Thiopurine methyltransferase enzyme activity
Thiopurine methyltransferase (TPMT) is a protein present in the organism to metabolize thiopurines, substances that play an important role in the regulation of the immunologic system and in the treatment of diverse diseases of the blood, autoimmune system or some cancers. The thiopurines include azathioprine (AZA) and its derivative 6-mercaptopurine which is administered as medication to combat these conditions, and thiopurine methyltransferase (TPMT) is the principal metabolizing enzyme.
The presence of TPMT in the organism, both in its levels and in its adequate functionality, is regulated by specific genes that are implicated in its correct synthesis. There are different mutations in the genes resulting in a TPMT deficiency. This disorder is generally autosomal recessive inherited, i.e., both parents are asymptomatic carriers of said mutation and who pass the mutated gene to their children. These, in turn, inherit the TPMT deficiency.
Azathioprine is an immunosuppressive drug derived from mercaptopurine that is a metabolic antagonist of purines. It is preferentially used for autoimmune diseases with insufficient response to corticoids as well as in preventing rejection of organ transplants in patients (associated with other immunosuppressants). The most important secondary effects of azathioprine are medullary depression, gastrointestinal intolerance and hepatotoxicity. It should be used carefully in patients who have gout or bacterial infections. Hematologic and biochemical controls should be done periodically.

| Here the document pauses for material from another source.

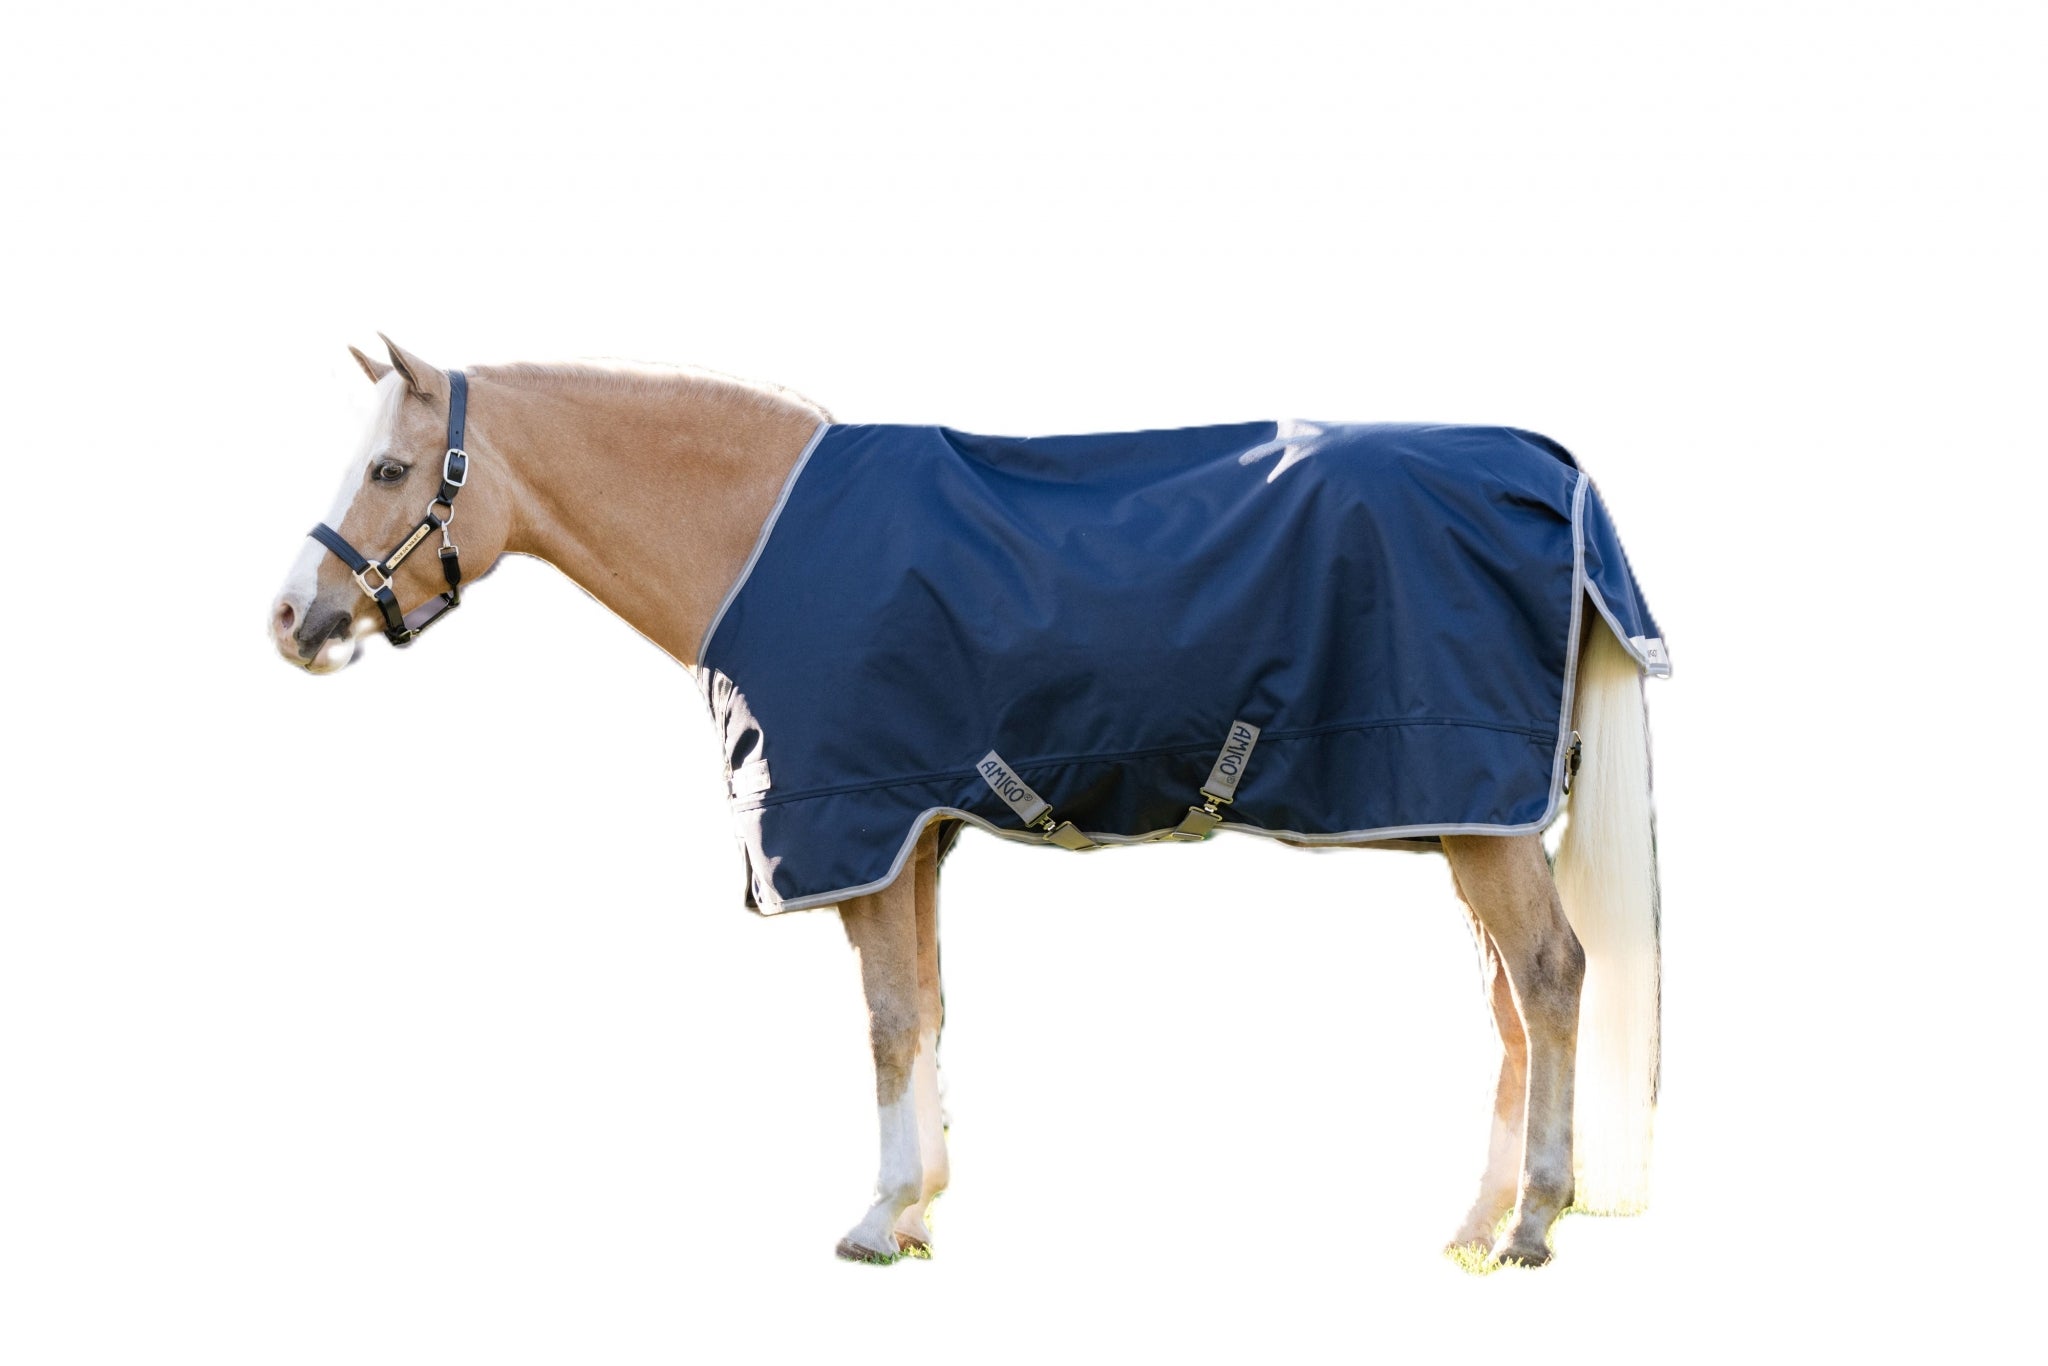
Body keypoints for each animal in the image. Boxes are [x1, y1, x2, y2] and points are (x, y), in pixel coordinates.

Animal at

When there is a malfunction that affects said genes, it can lead to a TPMT deficiency, and with it an abnormal metabolism of thiopurines. In most people this deficiency does not incur any health problems since treatment with azathioprine or 6-mercaptopurine is not frequent. Nevertheless, those who do receive said medicines and have a TPMT deficiency, metabolize these medications more slowly and may experience more irregular responses and a greater amount of adverse effects. Some of those include nausea and a transaminase increase, besides others that are more serious such as medullary suppression (inability to make new blood cells).